Village Land

The parish of Wreningham comprises about 1,500 acres of land. Unsurprisingly, the majority is farmland; and much of the story of our village has been built around agriculture.

The ownership and tenancies of the land and their successes (or sometimes failures) in producing crops and raising animals over hundreds of years is probably key to understanding the dynamics of the entire village community. What the farmers achieved ultimately put money in people’s pockets, kept the shops and traders busy and helped to keep large numbers of people fed and clothed.

Traditionally, all farmer’s fields have names. These are usually passed down through the generations. Names and can commonly relate to a specific detail about the location or even an ancient event.

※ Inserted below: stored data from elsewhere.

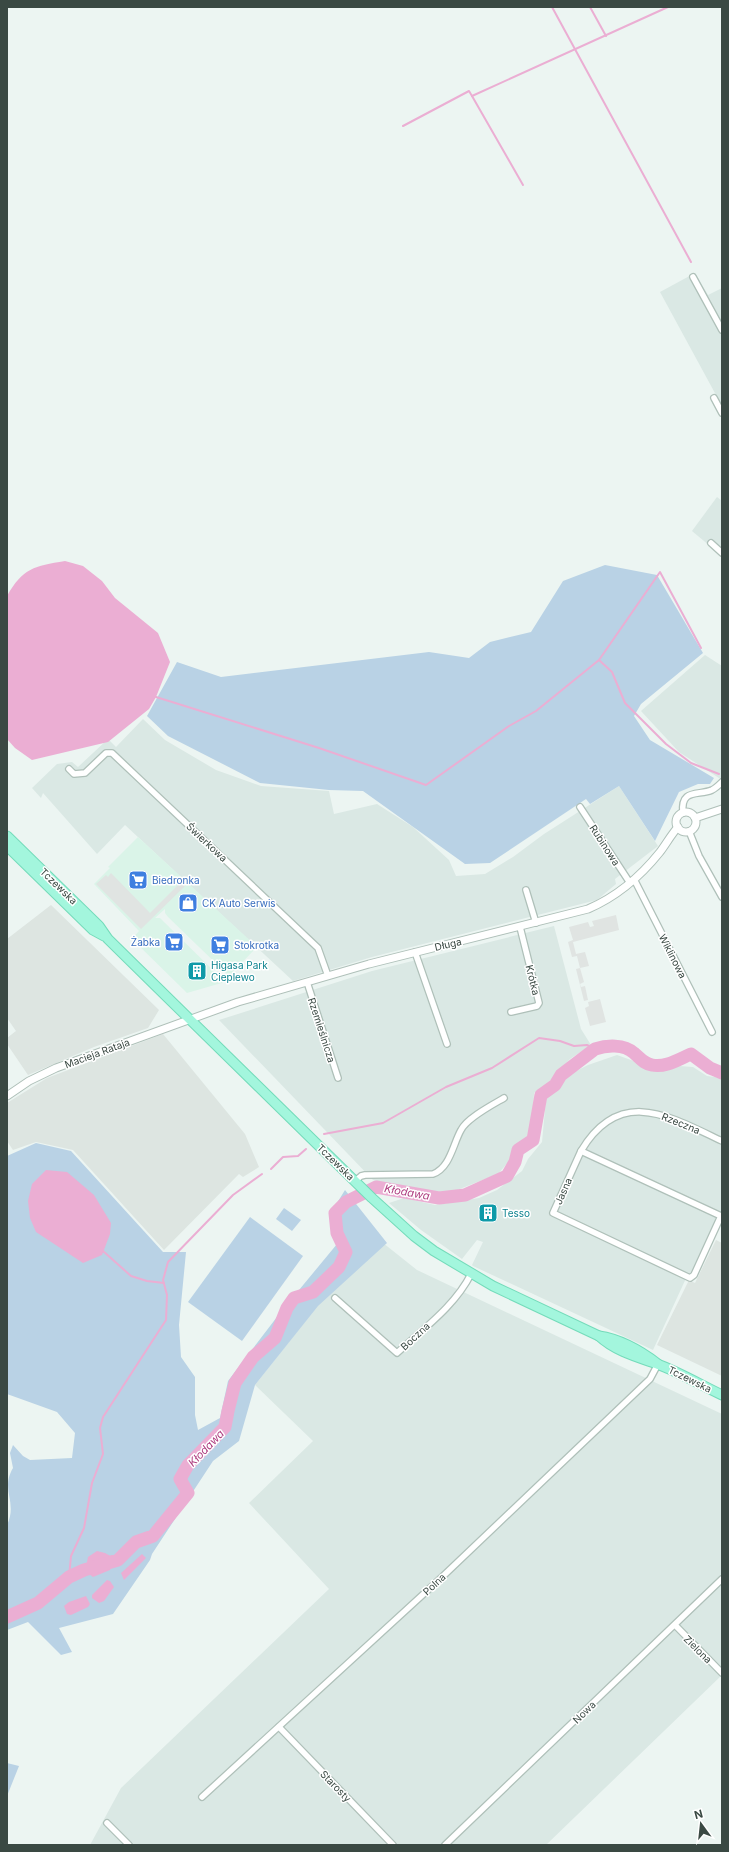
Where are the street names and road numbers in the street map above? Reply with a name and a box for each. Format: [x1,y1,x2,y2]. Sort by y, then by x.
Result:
street label: Świerkowa [184,819,231,864]
street label: Rubinowa [587,822,623,868]
street label: Tczewska [38,865,80,907]
street label: Wiklinowa [657,932,689,980]
street label: Długa [433,935,463,953]
street label: Krótka [523,964,543,996]
street label: Rzemieślnicza [306,996,338,1064]
street label: Macieja Rataja [63,1036,131,1070]
street label: Rzeczna [660,1110,702,1136]
street label: Tczewska [315,1141,357,1183]
street label: Jasna [552,1176,574,1206]
street label: Boczna [398,1320,432,1352]
street label: Tczewska [666,1363,714,1395]
street label: Polna [420,1571,448,1597]
street label: Zielona [682,1633,714,1665]
street label: Nowa [570,1698,598,1726]
street label: Starosty [318,1768,354,1805]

Cartographers, who have tidier minds(!) normally identify field by numbering them, instead. Whilst the Ordnance Survey map will print the numbers or their map, the farmer will often overwrite these with their own more familiar lexicon.

Tithe maps have their own numbering system – together with their tables listing ownership and tenancies. Details date from the first half of the 1800s; the records are a good place to see the complexity and the extent of the village land ownership and occupancy. Labourers, merchants, blacksmiths, wheelwrights, herdsmen, millers and many others will have been intimately involved with the successful utilisation of the land. The changing generations of farmers will have provided useful levels of business to solicitors and auctioneers too.